Лето стояло в скирдах, скошенное, высушенное, ломкое. Лето почти закончилось. Оно уже сочилось осенью, все чаще уступая ей то там, то здесь пару-тройку пожелтевших листков. Скоро все отдаст, швырнет сменщице в лицо, будто колоду крапленых карт. Скоро, скоро….

Но сегодня был один из тех дней, куда осени ходу нет. Последний, прощальный банкет лета — в самом разгаре. Солнце, теплый ветерок, щебетанье птах — гуляй не хочу!

А и гуляли! Так гуляли, что гул стоял, небось, до самого Киева. Как же иначе, такой козак в монастырь уходит — тут грех не проводить побратима в последнюю путь-дорожку. Да и ему, старому Андрию Ярчуку, известному характернику и просто доброму товарищу, грех со светом не попрощаться. Тем более в монастырь идет — там лишние грехи ни к чему, и тех, что за век его долгий блохами понасели, хватит с лихвой.

Так что все устроили по козацкому обычаю, как положено. Музыкантов наняли самых-рассамых, чтоб умели до самой души достать смычками да бубнами; возы с горилкою и всяческой провизией скрипели колесами по шляху уже добрых десять дней, — и все это время гулянье не прекращалось ни на миг. Андрий, вырядившись в наироскошные свои одежды, щедро сыпал червонцами направо и налево (музыкантов и харч, натурально, оплачивал тоже он); плясал и пел песни, угощал всех встречных-поперечных, кто только выказывал желание почтить старого козака…

Сопровождавшие его сичевые товарищи только понимающе кивали головами да подкручивали кверху усы: «Знамо дело! Такой человек со светом белым прощается! Сколько всего перевидано, сколько голов татарских да ляших срублено, сколько жизней козацких спасено! Вот так жизнь была у козака!.. Вот так жизнь… была… Ну, оно и не дивно, что теперь решил в монастырь податься. Все ж таки — характерник. Пришла пора и о Боге вспомнить, на склоне-то лет…»

— Тату, а как это — характерник?

— Это, сынку, козак такой, что может разные чудасеи творить. Захочет — волком обернется, захочет — глаза человеку отведет. Говорят, они в шинок приходят да так устраивают, чтоб, не плативши денег, и горилки выпить, и сдачу еще с шинкаря получить.

— А у тебя одно на уме!

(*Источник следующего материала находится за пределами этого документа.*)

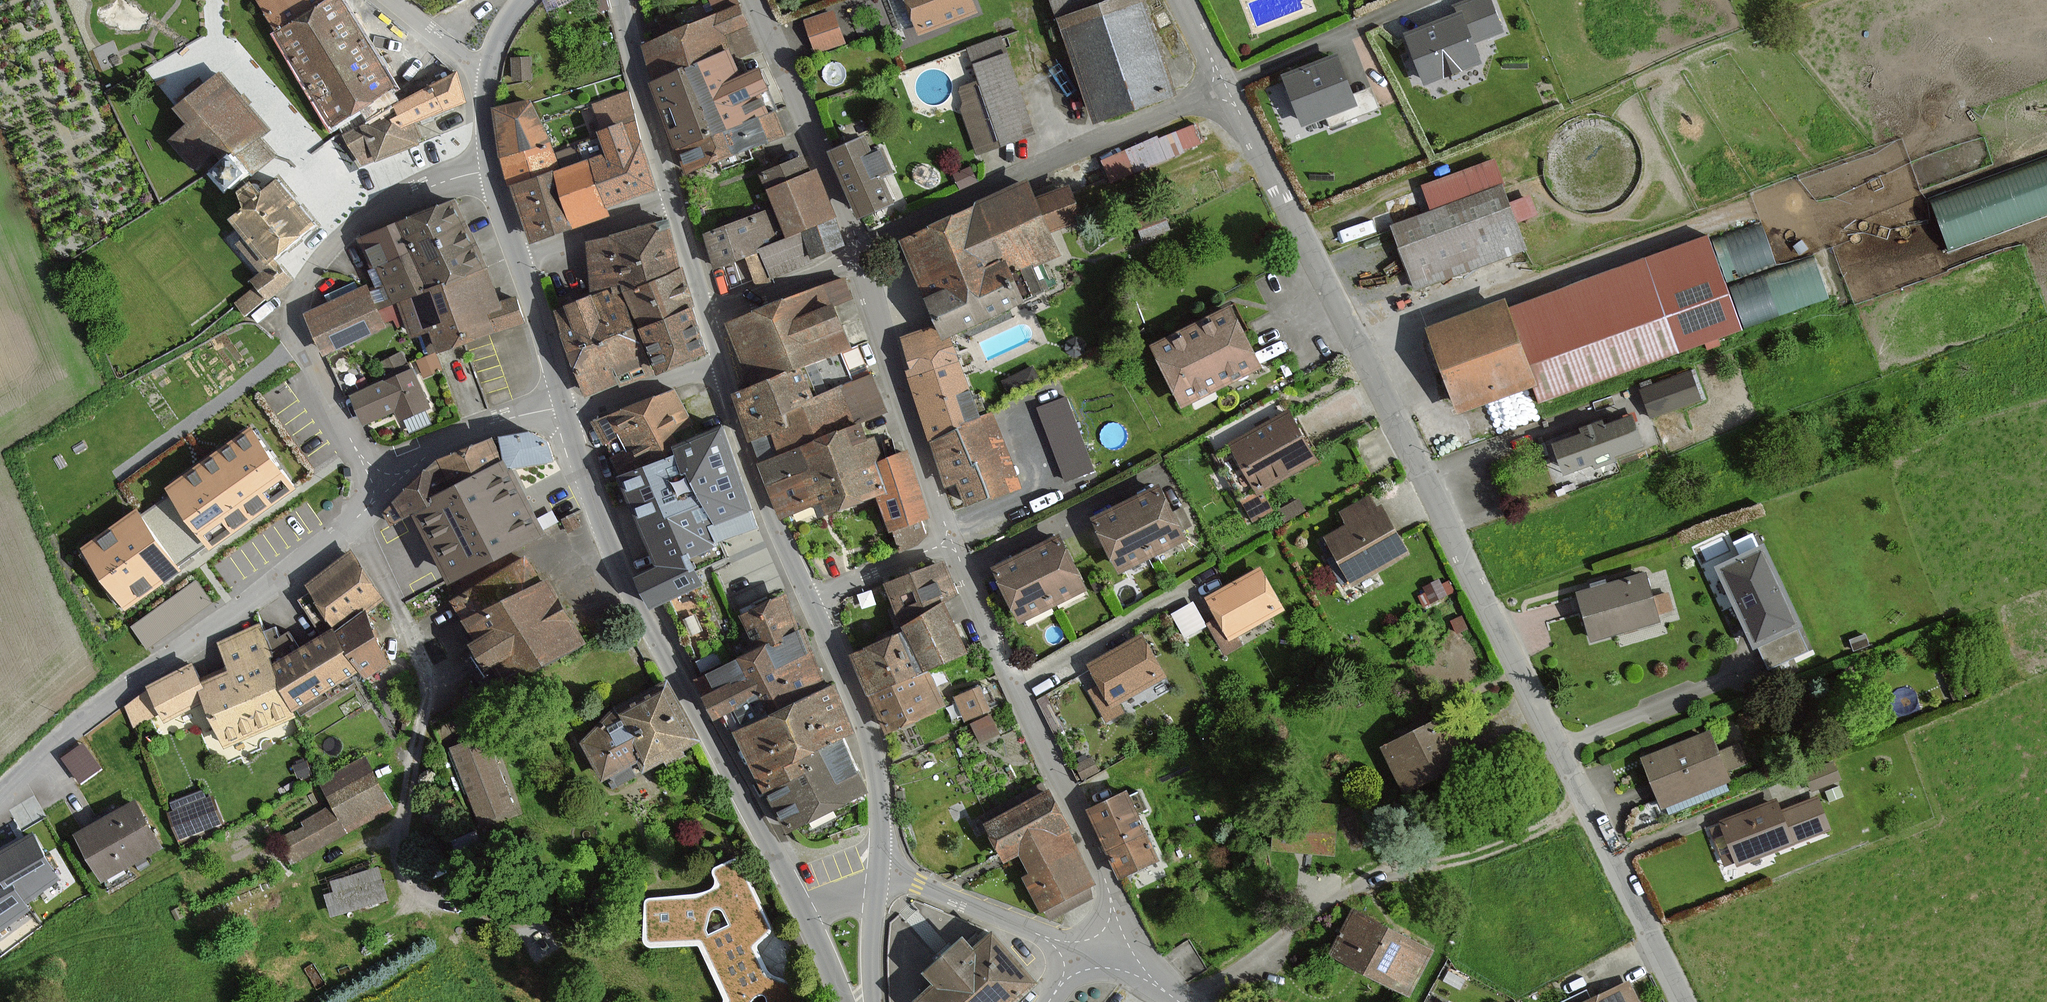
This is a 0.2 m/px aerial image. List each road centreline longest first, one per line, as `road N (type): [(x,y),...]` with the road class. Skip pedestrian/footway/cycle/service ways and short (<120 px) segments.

Только про выпивку и думаешь, старый пень! Ты, сынку, не слушай его. Характерник — он у козаков в первую очередь заместо лекаря. За что и почет ему, и уважение. Но, конечно, в походе может всякое устроить. Бывало, заберутся козаки в татарскую землю, а на них идет войско нехристей. Так они спешатся, коней в одно место сгонят, вокруг повтыкают пики — вот едут татары и видят лес. Так и проезжают мимо.

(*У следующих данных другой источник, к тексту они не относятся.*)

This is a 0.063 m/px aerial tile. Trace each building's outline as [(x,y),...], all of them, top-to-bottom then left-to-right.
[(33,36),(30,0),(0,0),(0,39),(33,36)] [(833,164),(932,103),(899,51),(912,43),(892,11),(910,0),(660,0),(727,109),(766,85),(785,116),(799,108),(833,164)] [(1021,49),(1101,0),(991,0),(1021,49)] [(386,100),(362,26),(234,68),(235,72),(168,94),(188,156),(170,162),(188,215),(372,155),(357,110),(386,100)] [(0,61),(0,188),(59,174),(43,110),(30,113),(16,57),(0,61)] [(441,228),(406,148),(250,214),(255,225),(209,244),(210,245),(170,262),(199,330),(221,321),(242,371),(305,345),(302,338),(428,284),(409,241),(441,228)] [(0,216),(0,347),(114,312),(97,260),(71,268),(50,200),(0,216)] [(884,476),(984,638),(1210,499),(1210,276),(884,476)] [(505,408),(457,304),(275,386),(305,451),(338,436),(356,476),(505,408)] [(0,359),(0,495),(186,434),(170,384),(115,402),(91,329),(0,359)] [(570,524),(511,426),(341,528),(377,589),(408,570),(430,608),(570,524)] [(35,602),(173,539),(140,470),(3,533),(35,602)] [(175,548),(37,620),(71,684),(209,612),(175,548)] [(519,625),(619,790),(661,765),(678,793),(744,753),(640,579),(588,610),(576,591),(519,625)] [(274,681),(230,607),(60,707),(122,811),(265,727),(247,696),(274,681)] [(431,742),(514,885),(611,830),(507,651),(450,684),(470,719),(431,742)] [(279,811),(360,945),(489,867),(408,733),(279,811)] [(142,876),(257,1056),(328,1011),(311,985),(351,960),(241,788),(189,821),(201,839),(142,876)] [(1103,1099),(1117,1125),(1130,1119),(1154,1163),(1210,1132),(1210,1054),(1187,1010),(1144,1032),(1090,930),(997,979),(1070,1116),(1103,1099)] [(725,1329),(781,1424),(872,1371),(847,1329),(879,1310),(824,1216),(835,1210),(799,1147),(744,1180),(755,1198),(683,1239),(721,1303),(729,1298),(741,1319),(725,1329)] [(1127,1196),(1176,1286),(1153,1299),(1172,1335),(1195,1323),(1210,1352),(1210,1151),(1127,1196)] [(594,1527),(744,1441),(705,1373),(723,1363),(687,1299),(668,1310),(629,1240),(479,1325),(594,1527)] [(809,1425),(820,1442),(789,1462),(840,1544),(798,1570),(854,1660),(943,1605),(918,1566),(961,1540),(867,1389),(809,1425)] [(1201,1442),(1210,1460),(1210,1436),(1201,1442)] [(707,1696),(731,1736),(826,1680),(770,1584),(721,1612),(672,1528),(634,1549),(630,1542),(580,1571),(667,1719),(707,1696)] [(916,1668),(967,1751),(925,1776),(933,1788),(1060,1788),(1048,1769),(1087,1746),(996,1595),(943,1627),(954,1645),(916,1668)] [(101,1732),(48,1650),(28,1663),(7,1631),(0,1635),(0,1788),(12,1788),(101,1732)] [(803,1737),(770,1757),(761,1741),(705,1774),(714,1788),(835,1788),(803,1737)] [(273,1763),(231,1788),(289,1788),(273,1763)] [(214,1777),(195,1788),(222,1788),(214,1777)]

— Ну ты, Оксана, сильна выдумывать. По-твоему, у татар совсем голов на плечах нет? А про раненых, это ты правильно…

— Тату, а почему вон тот дядька плачет?

— Да откуда ж мне знать?

— Это Гнат Голый, — хмыкает рядом сивоусый дед. Как и все межигорские, он вышел проводить в последний путь козака (а заодно — угоститься дармовым продуктом да горилочкой). — Андрий Гната выходил, когда тот, считай, одной ногой в могиле стоял.

— А-а… — В толпе вздохнули, глядючи на дебелого козарлюгу, который ехал, прямой, как столб, с окаменевшим лицом, — и только на щеках его проступали две влажные ниточки-дорожки. Издали — и не приметишь, если нарочно не приглядываться.

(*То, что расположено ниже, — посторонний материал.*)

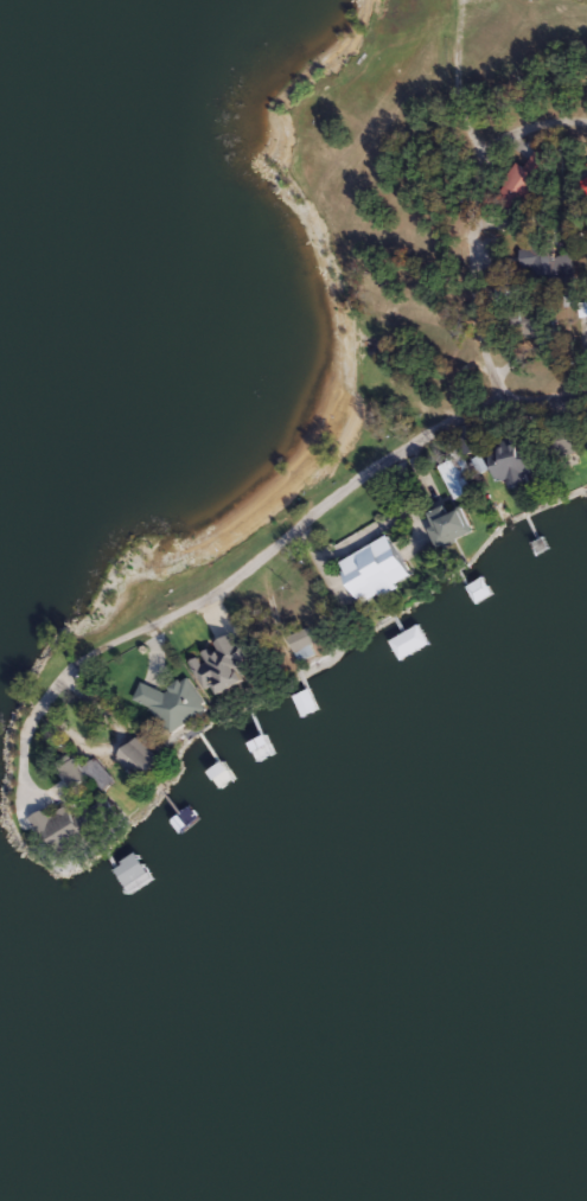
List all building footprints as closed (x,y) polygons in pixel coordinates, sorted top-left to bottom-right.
[(517,161),(525,166),(540,143),(557,155),(522,210),(496,193),(517,161)] [(521,242),(557,237),(559,254),(572,253),(574,279),(535,283),(532,266),(523,267),(521,242)] [(557,430),(579,434),(575,456),(554,453),(557,430)] [(499,480),(491,443),(521,437),(522,443),(532,441),(540,473),(529,475),(531,483),(510,487),(508,478),(499,480)] [(436,465),(454,456),(470,491),(453,499),(436,465)] [(428,513),(448,504),(452,512),(465,505),(477,530),(444,545),(428,513)] [(345,560),(396,534),(419,577),(368,603),(345,560)] [(465,586),(483,576),(492,594),(473,602),(465,586)] [(388,640),(417,622),(429,641),(400,660),(388,640)] [(301,660),(288,637),(308,626),(321,651),(301,660)] [(251,678),(223,694),(217,682),(205,688),(191,662),(218,646),(216,643),(232,633),(240,645),(245,641),(251,653),(241,659),(251,678)] [(145,682),(173,695),(180,679),(206,691),(189,729),(134,703),(145,682)] [(301,716),(291,696),(308,688),(318,708),(301,716)] [(155,743),(151,748),(161,760),(141,780),(117,758),(143,732),(155,743)] [(275,754),(257,762),(248,742),(266,735),(275,754)] [(88,775),(72,788),(53,767),(69,755),(81,768),(95,755),(139,807),(126,819),(88,775)] [(71,816),(106,799),(116,823),(50,855),(31,814),(45,809),(49,816),(66,806),(71,816)] [(115,870),(134,851),(151,869),(132,888),(115,870)]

И не приглядываются. Когда козак в монастырь уходит, принято веселиться, а не слезы лить. Но Гнату — можно.

Голый едет впереди возов, сразу же за Андрием, конем не правит, а только смутно глядит в спину своего спасителя. Как будто запомнить тщится — на века запомнить, до самой могилы, откуда однажды уже был спасен-вытащен Ярчуком.

Словно ощутив на себе этот взгляд, Андрий оборачивается.

— Нэ журыся, Гнатэ!

И улыбнулся — как искрящимся счастьем осыпал, с головы до ног!

Невозможно не улыбнуться в ответ. Какие там слезы?!..

А он уже снова глядит перед собой, невысокий, кряжистый, загорелый. Развеваются по ветру рукава-распоры голубого жупана, покачивается серебряная кисточка на заломленной шапке со смушковым околышем, волнами идут роскошные синие шаровары, лукаво блестят на солнце начищенные остроносые чоботы. И на удивление естественно смотрится все это богатство на Андрие, который всегда чурался роскоши, даже на гулянку одевался неброско, да и вообще не любил привлекать к себе внимание. Чем, кстати, оное внимание и привлекал, ибо среди козаков скромность и неприметность в диковинку. Однако ж характерник он и есть характерник, да и народ на Сич приходит разный.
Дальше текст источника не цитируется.